元来貴族であるから為政者としてや、学者としても活躍している。年を食っている分経験が豊富であり、弟子も大勢いる。私はその中の一人だった。
「お久しぶりです。何か私にご用ですか」
手間隙かけてまで弟子の顔を見に来るはずがない。無駄にプライドが高いことを知っているので、内心の動揺を押し殺して裏を探る。
「いやなに、先程魔女が来ておっただろう。その様子を聞きにな」
「左様ですか」
「そこにおる子、出てきなさい。儂が来てもゆっくりと寛いでよろしい」
「ミカル、私の隣に来なさい」
「……うん」
奴は何でもお見通しだった。クレディアのせい、といいたいところだが、その以前から詳細を知っていたに違いない。
私の魔方陣も、真の実力者からしたら他愛もないものなのだろう。
というか、勝手に私室に入ってくるな。これだから嫌なのだ。奴は私を気まぐれに拾ったときから無遠慮である。
「それで? 魔女との話は楽しめたかの?」
「別につまらぬものでしたよ」
「そうは言って、何か有益なことでもあっただろう。いつもより気分はそう悪くないではないか」
「気のせいでしょう」
話の内容は聞いてはいないらしい。クレディアがいたからか、と当たりをつける。
クレディアがいたから国を跨いでまで学園にまで来ているようだが、クレディアがいたから察知されるのを嫌って盗聴はできないでいた。
余程、相手には自分のことを知られたくはないらしい。
「魔女はまた来るのかの?」
「さあ。私には分かりません」
「誤魔化すのはよしなさい。何のためにお前を弟子にしたと思っておる」
「理由があったのですか?」
「勿論よ。だからこういうときに役に立たぬとなれば、潰すまで。己を脅かす存在は少ない方がいい」
私以外の弟子が聞けば卒倒しそうな言葉だ。こんな奴が賢者であるから世も末なのだ。
「…………魔女はまた来ますよ」
「そうか。なら、これを設置しておきなさい。ウォーデン王国からここまで飛ぶには、魔力が消費しすぎて敵わん」
「嫌、と申すなら?」
「それならそれで構わん。だが反抗期があんまり長いと、老体には堪えるのでな。周囲にお前のことを溢してしまうかもしれん」
「設置ぐらいしますよ。適当に置いておきますよ」
「いや、そこに置いておけ。分かりやすいであろう?」
「はあ。そうですか」
魔道具は部屋を一望できる端に設置することになった。脅しばっかりしてきやがって。
また空間魔法を使って消えていったのを見届け、その魔道具を解析する。
ミカルが先生先生と心配そうに呼ぶが、まずは私室に何か仕掛けられていないかも調べてからだ。

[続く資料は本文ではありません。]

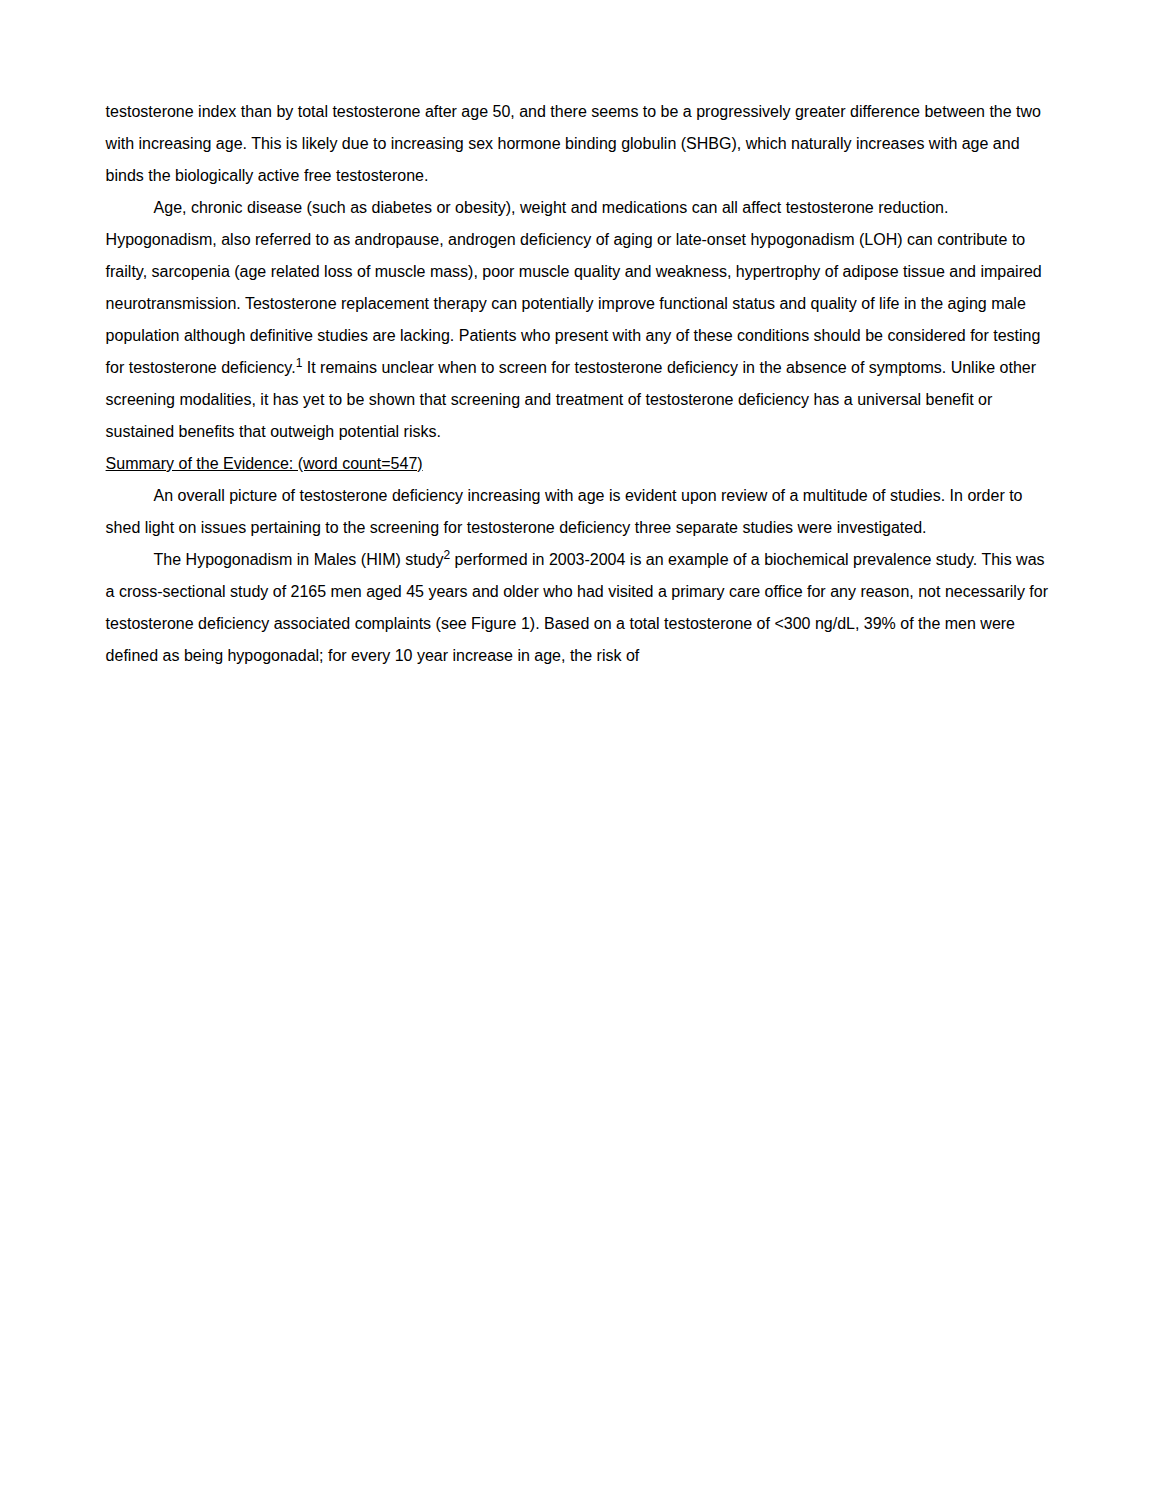testosterone index than by total testosterone after age 50, and there seems to be a progressively greater difference between the two with increasing age. This is likely due to increasing sex hormone binding globulin (SHBG), which naturally increases with age and binds the biologically active free testosterone.
Age, chronic disease (such as diabetes or obesity), weight and medications can all affect testosterone reduction. Hypogonadism, also referred to as andropause, androgen deficiency of aging or late-onset hypogonadism (LOH) can contribute to frailty, sarcopenia (age related loss of muscle mass), poor muscle quality and weakness, hypertrophy of adipose tissue and impaired neurotransmission. Testosterone replacement therapy can potentially improve functional status and quality of life in the aging male population although definitive studies are lacking. Patients who present with any of these conditions should be considered for testing for testosterone deficiency.1 It remains unclear when to screen for testosterone deficiency in the absence of symptoms. Unlike other screening modalities, it has yet to be shown that screening and treatment of testosterone deficiency has a universal benefit or sustained benefits that outweigh potential risks.
Summary of the Evidence: (word count=547)
An overall picture of testosterone deficiency increasing with age is evident upon review of a multitude of studies. In order to shed light on issues pertaining to the screening for testosterone deficiency three separate studies were investigated.
The Hypogonadism in Males (HIM) study2 performed in 2003-2004 is an example of a biochemical prevalence study. This was a cross-sectional study of 2165 men aged 45 years and older who had visited a primary care office for any reason, not necessarily for testosterone deficiency associated complaints (see Figure 1). Based on a total testosterone of <300 ng/dL, 39% of the men were defined as being hypogonadal; for every 10 year increase in age, the risk of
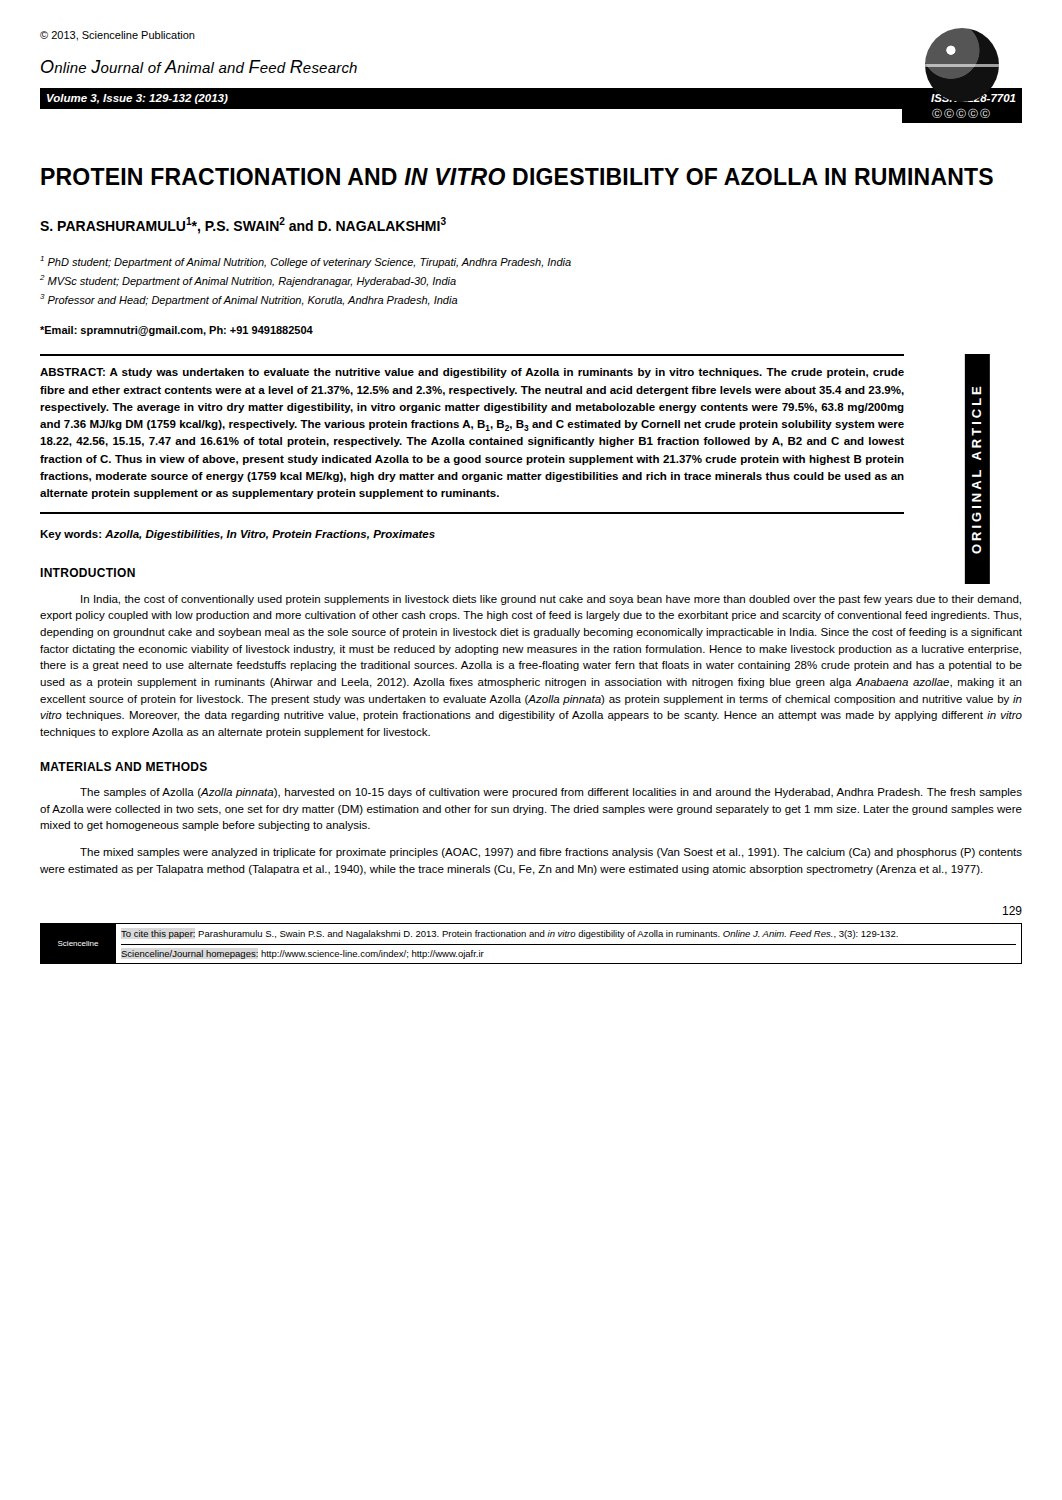© 2013, Scienceline Publication
Online Journal of Animal and Feed Research
Volume 3, Issue 3: 129-132 (2013) ISSN 2228-7701
ⒸⒸⒸⒸⒸ
PROTEIN FRACTIONATION AND IN VITRO DIGESTIBILITY OF AZOLLA IN RUMINANTS
S. PARASHURAMULU1*, P.S. SWAIN2 and D. NAGALAKSHMI3
1 PhD student; Department of Animal Nutrition, College of veterinary Science, Tirupati, Andhra Pradesh, India
2 MVSc student; Department of Animal Nutrition, Rajendranagar, Hyderabad-30, India
3 Professor and Head; Department of Animal Nutrition, Korutla, Andhra Pradesh, India
*Email: spramnutri@gmail.com, Ph: +91 9491882504
ABSTRACT: A study was undertaken to evaluate the nutritive value and digestibility of Azolla in ruminants by in vitro techniques. The crude protein, crude fibre and ether extract contents were at a level of 21.37%, 12.5% and 2.3%, respectively. The neutral and acid detergent fibre levels were about 35.4 and 23.9%, respectively. The average in vitro dry matter digestibility, in vitro organic matter digestibility and metabolozable energy contents were 79.5%, 63.8 mg/200mg and 7.36 MJ/kg DM (1759 kcal/kg), respectively. The various protein fractions A, B1, B2, B3 and C estimated by Cornell net crude protein solubility system were 18.22, 42.56, 15.15, 7.47 and 16.61% of total protein, respectively. The Azolla contained significantly higher B1 fraction followed by A, B2 and C and lowest fraction of C. Thus in view of above, present study indicated Azolla to be a good source protein supplement with 21.37% crude protein with highest B protein fractions, moderate source of energy (1759 kcal ME/kg), high dry matter and organic matter digestibilities and rich in trace minerals thus could be used as an alternate protein supplement or as supplementary protein supplement to ruminants.
ORIGINAL ARTICLE
Key words: Azolla, Digestibilities, In Vitro, Protein Fractions, Proximates
INTRODUCTION
In India, the cost of conventionally used protein supplements in livestock diets like ground nut cake and soya bean have more than doubled over the past few years due to their demand, export policy coupled with low production and more cultivation of other cash crops. The high cost of feed is largely due to the exorbitant price and scarcity of conventional feed ingredients. Thus, depending on groundnut cake and soybean meal as the sole source of protein in livestock diet is gradually becoming economically impracticable in India. Since the cost of feeding is a significant factor dictating the economic viability of livestock industry, it must be reduced by adopting new measures in the ration formulation. Hence to make livestock production as a lucrative enterprise, there is a great need to use alternate feedstuffs replacing the traditional sources. Azolla is a free-floating water fern that floats in water containing 28% crude protein and has a potential to be used as a protein supplement in ruminants (Ahirwar and Leela, 2012). Azolla fixes atmospheric nitrogen in association with nitrogen fixing blue green alga Anabaena azollae, making it an excellent source of protein for livestock. The present study was undertaken to evaluate Azolla (Azolla pinnata) as protein supplement in terms of chemical composition and nutritive value by in vitro techniques. Moreover, the data regarding nutritive value, protein fractionations and digestibility of Azolla appears to be scanty. Hence an attempt was made by applying different in vitro techniques to explore Azolla as an alternate protein supplement for livestock.
MATERIALS AND METHODS
The samples of Azolla (Azolla pinnata), harvested on 10-15 days of cultivation were procured from different localities in and around the Hyderabad, Andhra Pradesh. The fresh samples of Azolla were collected in two sets, one set for dry matter (DM) estimation and other for sun drying. The dried samples were ground separately to get 1 mm size. Later the ground samples were mixed to get homogeneous sample before subjecting to analysis.
The mixed samples were analyzed in triplicate for proximate principles (AOAC, 1997) and fibre fractions analysis (Van Soest et al., 1991). The calcium (Ca) and phosphorus (P) contents were estimated as per Talapatra method (Talapatra et al., 1940), while the trace minerals (Cu, Fe, Zn and Mn) were estimated using atomic absorption spectrometry (Arenza et al., 1977).
129
Scienceline
To cite this paper: Parashuramulu S., Swain P.S. and Nagalakshmi D. 2013. Protein fractionation and in vitro digestibility of Azolla in ruminants. Online J. Anim. Feed Res., 3(3): 129-132.
Scienceline/Journal homepages: http://www.science-line.com/index/; http://www.ojafr.ir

魔道具は奴が言った通り、空間魔法の補助のためであった。
今度空間魔法でとんでくるときのために、凶器でも仕掛けておこうかと考える。
ただその対策はしているだろうし、ミカルがいるのに危険なものを置いてはおけない。
それにこの魔道具は使うときは来ないだろう。私への過分な牽制のために、設置しただけだ。おそらく私がクレディアに事情を話すことを想定し、彼女のためにも使われることはない。
もっと別の場所に設置し使った方が危険はないのに、わざわざそうする必要はない。
「さっさと破滅しろ」
クレディアならば、師匠と遣り合えるのだろうか。あんまり期待はしないでおく。
奴からの支配は、私が弟子になった瞬間からずっと続いていた。